The user has developed a stock market analytics platform using PostgreSQL, highlighting features like time-series storage and JSONB. They are inquiring about using Supabase for financial data applications, specifically regarding realtime subscriptions for live price streaming.
The user shares their experience building a stock market platform using PostgreSQL and a real-time data pipeline. They describe the architecture, including schema design and key decisions like choosing PostgreSQL over TimescaleDB and using JSONB for flexible data storage. The platform processes data for over 6,000 symbols and includes tools like a stock screener and live dashboard.

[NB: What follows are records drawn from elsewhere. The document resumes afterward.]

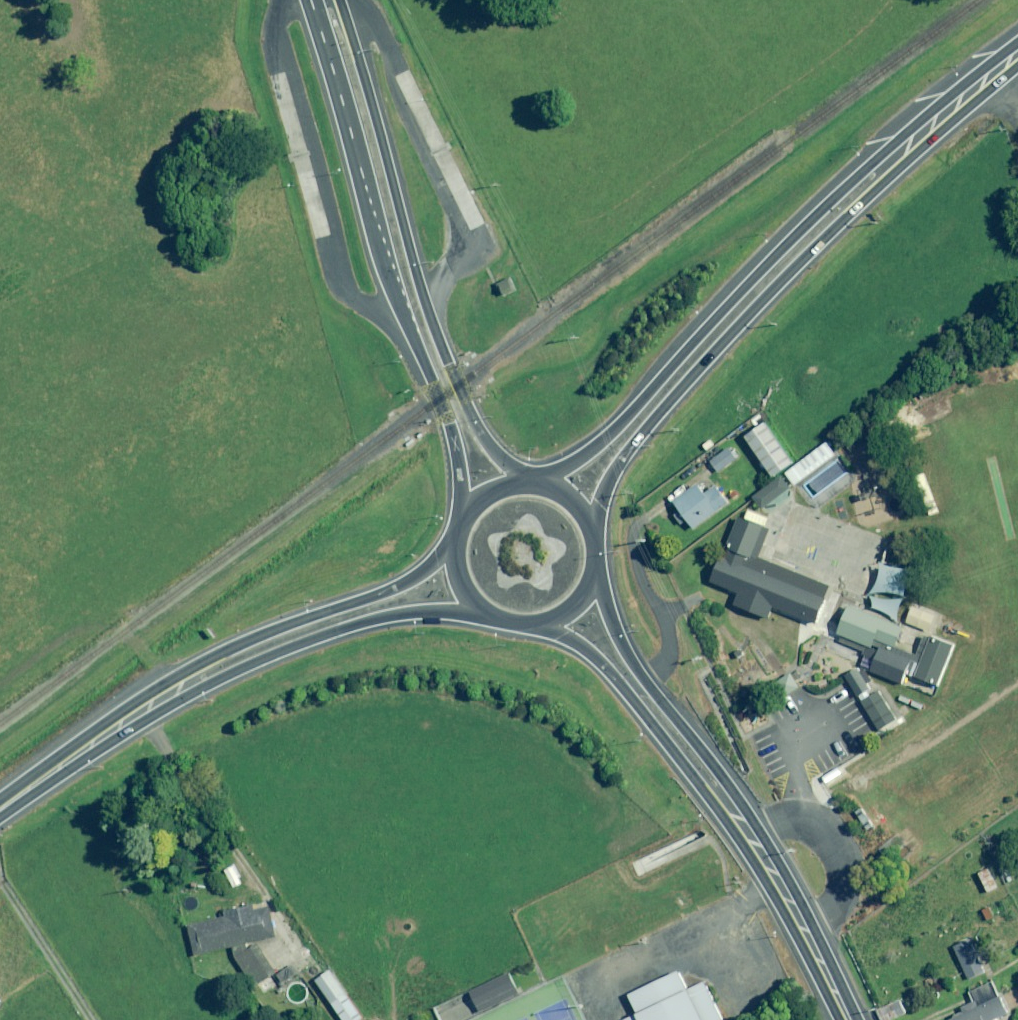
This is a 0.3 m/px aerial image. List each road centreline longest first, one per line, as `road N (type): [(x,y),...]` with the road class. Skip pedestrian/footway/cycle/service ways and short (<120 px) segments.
road 1 (primary): [(463,521),(453,434),(396,297),(334,78),(330,20)]
road 2 (primary): [(330,20),(366,68),(433,328),(494,452),(524,480)]
road 3 (primary): [(544,482),(628,414),(862,170),(915,144)]
road 4 (primary): [(915,144),(658,410),(619,461),(591,525)]
road 5 (primary): [(486,612),(370,621),(182,689)]
road 6 (primary): [(182,689),(226,650),(397,587),(458,543)]
road 7 (primary): [(593,569),(630,655),(706,757),(728,802)]
road 8 (primary): [(728,802),(689,768),(599,660),(537,622)]
road 9 (primary): [(728,802),(845,1019)]
road 10 (primary): [(182,689),(0,809)]
road 11 (primary): [(1017,55),(915,144)]

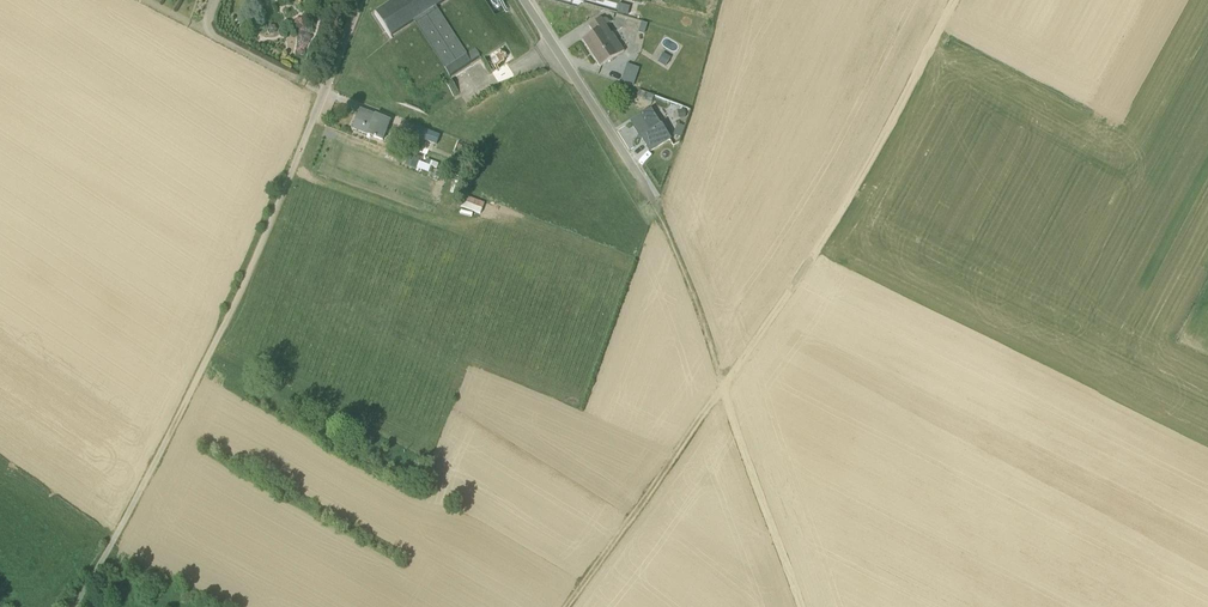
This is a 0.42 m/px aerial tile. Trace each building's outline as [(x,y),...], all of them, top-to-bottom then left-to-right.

The user describes a stock market analysis platform built on PostgreSQL, highlighting its architecture, database design, and data pipeline. They mention using features similar to Supabase, such as real-time updates and row-level security. The user is interested in Supabase's Realtime feature to simplify their current SSE-based price streaming.
The user shares their experience building a financial analytics platform, iGotFomo, using PostgreSQL as the primary database. They detail the architecture, data handling, and key patterns used in their system, including real-time data processing and machine learning feedback loops. The user seeks to compare approaches with others using PostgreSQL for similar analytical workloads.
The user shares a stock market platform, iGotFomo, that uses PostgreSQL for real-time financial data, tracking over 6,000 stocks. The platform includes various free tools and is built with Next.js, Express, and WebSocket. The user highlights the database architecture and the availability of the source code.